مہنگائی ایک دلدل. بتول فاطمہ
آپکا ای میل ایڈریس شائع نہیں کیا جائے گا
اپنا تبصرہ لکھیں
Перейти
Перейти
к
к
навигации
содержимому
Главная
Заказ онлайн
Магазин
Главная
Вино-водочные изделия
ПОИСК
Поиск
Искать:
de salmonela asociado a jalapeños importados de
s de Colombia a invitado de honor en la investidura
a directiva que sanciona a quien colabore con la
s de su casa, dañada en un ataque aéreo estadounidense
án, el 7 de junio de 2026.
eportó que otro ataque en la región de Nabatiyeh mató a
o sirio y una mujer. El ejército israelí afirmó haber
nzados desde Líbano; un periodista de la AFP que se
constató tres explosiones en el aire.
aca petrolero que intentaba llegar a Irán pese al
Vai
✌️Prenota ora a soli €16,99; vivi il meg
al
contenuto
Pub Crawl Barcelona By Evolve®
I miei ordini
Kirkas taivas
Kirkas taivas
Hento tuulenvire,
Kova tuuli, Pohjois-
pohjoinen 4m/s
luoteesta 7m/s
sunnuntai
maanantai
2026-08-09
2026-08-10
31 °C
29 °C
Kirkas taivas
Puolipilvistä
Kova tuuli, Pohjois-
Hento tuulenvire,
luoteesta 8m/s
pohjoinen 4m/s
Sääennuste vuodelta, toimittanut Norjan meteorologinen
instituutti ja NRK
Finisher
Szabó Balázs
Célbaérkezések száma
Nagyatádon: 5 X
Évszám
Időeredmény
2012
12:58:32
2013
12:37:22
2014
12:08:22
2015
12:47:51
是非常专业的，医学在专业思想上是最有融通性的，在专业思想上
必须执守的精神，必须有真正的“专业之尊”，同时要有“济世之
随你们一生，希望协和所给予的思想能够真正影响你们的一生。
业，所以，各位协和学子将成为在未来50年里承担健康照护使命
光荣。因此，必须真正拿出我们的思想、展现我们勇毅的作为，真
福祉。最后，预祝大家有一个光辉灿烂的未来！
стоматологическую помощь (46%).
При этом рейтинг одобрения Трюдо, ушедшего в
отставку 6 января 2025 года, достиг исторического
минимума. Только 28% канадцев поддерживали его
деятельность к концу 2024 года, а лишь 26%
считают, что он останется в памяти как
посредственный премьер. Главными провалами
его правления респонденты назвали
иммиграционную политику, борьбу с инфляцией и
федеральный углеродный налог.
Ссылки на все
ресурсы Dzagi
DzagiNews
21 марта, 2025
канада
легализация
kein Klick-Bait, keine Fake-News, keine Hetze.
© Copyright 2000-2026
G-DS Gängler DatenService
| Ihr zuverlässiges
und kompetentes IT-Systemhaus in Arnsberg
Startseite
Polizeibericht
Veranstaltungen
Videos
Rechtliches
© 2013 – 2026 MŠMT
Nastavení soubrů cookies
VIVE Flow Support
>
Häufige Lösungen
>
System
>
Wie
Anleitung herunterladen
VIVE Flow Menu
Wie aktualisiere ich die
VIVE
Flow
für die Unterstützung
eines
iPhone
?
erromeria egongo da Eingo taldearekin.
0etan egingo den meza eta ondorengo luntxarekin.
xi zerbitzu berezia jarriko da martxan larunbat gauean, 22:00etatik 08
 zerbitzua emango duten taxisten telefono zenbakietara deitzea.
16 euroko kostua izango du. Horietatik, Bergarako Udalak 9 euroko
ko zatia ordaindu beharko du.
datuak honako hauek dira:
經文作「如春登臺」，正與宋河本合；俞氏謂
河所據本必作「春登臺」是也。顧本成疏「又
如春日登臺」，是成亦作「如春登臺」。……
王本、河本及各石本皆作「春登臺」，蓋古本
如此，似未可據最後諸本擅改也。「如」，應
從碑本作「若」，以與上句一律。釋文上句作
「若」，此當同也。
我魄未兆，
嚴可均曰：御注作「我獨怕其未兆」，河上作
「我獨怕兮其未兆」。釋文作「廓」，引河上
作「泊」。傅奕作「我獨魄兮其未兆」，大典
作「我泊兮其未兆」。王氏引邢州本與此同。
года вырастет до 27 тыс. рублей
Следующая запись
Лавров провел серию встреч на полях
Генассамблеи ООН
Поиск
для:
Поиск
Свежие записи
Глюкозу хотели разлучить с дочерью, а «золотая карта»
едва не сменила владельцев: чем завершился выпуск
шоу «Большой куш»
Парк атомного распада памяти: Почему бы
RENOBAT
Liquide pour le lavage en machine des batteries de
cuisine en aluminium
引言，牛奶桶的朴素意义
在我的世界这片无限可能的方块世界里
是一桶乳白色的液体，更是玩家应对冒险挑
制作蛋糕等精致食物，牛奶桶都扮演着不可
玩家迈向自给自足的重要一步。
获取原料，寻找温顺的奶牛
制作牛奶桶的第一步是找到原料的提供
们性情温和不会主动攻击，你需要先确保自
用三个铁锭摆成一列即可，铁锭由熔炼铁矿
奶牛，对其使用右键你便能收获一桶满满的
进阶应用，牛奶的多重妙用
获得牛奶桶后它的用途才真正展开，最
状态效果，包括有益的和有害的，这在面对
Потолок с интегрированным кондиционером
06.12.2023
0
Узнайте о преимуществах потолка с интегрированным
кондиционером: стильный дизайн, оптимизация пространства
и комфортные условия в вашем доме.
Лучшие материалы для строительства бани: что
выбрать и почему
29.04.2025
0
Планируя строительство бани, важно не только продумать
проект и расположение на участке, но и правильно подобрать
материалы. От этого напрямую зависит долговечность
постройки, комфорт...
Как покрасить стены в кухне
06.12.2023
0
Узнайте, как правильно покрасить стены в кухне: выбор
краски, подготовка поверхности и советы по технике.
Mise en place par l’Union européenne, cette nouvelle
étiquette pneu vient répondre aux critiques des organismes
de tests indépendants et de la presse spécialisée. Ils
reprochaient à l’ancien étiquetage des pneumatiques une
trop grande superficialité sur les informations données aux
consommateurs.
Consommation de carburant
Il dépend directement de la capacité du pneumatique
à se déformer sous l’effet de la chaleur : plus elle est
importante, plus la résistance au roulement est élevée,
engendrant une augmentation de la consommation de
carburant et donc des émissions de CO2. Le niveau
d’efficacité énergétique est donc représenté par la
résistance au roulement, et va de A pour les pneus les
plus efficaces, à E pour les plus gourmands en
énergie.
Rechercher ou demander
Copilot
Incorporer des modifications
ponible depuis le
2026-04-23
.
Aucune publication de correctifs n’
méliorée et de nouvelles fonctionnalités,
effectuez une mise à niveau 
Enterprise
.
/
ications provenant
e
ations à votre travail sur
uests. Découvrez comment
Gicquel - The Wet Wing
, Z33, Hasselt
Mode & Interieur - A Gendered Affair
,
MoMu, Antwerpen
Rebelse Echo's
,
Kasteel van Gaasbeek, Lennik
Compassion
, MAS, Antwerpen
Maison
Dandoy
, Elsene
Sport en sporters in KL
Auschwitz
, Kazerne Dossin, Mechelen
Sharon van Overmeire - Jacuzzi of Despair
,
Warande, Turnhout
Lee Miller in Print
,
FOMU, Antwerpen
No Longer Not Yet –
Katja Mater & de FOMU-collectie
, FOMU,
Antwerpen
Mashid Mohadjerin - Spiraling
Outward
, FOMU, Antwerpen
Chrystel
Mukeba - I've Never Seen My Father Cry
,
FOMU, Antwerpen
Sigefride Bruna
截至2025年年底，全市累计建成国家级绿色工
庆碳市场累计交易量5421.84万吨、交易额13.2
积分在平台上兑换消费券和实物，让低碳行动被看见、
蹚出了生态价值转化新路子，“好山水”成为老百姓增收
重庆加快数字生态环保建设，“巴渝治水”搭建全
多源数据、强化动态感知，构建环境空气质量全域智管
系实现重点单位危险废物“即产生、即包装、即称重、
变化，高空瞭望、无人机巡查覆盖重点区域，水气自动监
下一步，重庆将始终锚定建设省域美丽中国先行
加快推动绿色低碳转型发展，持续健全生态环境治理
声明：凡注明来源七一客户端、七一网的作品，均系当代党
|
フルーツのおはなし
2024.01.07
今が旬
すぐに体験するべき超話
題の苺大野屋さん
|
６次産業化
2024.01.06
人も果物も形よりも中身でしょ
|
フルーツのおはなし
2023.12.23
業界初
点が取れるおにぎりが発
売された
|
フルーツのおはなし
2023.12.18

━━━━━━━━━━

* _How to complete this task_
Start at the line containing "庆碳市场累计交易量5421.84万吨、交易额13.2" and transcribe through the end of the entries. Please keep both ends and add nothing.

* _Task solution_
庆碳市场累计交易量5421.84万吨、交易额13.2
积分在平台上兑换消费券和实物，让低碳行动被看见、
蹚出了生态价值转化新路子，“好山水”成为老百姓增收
重庆加快数字生态环保建设，“巴渝治水”搭建全
多源数据、强化动态感知，构建环境空气质量全域智管
系实现重点单位危险废物“即产生、即包装、即称重、
变化，高空瞭望、无人机巡查覆盖重点区域，水气自动监
下一步，重庆将始终锚定建设省域美丽中国先行
加快推动绿色低碳转型发展，持续健全生态环境治理
声明：凡注明来源七一客户端、七一网的作品，均系当代党
|
フルーツのおはなし
2024.01.07
今が旬
すぐに体験するべき超話
題の苺大野屋さん
|
６次産業化
2024.01.06
人も果物も形よりも中身でしょ
|
フルーツのおはなし
2023.12.23
業界初
点が取れるおにぎりが発
売された
|
フルーツのおはなし
2023.12.18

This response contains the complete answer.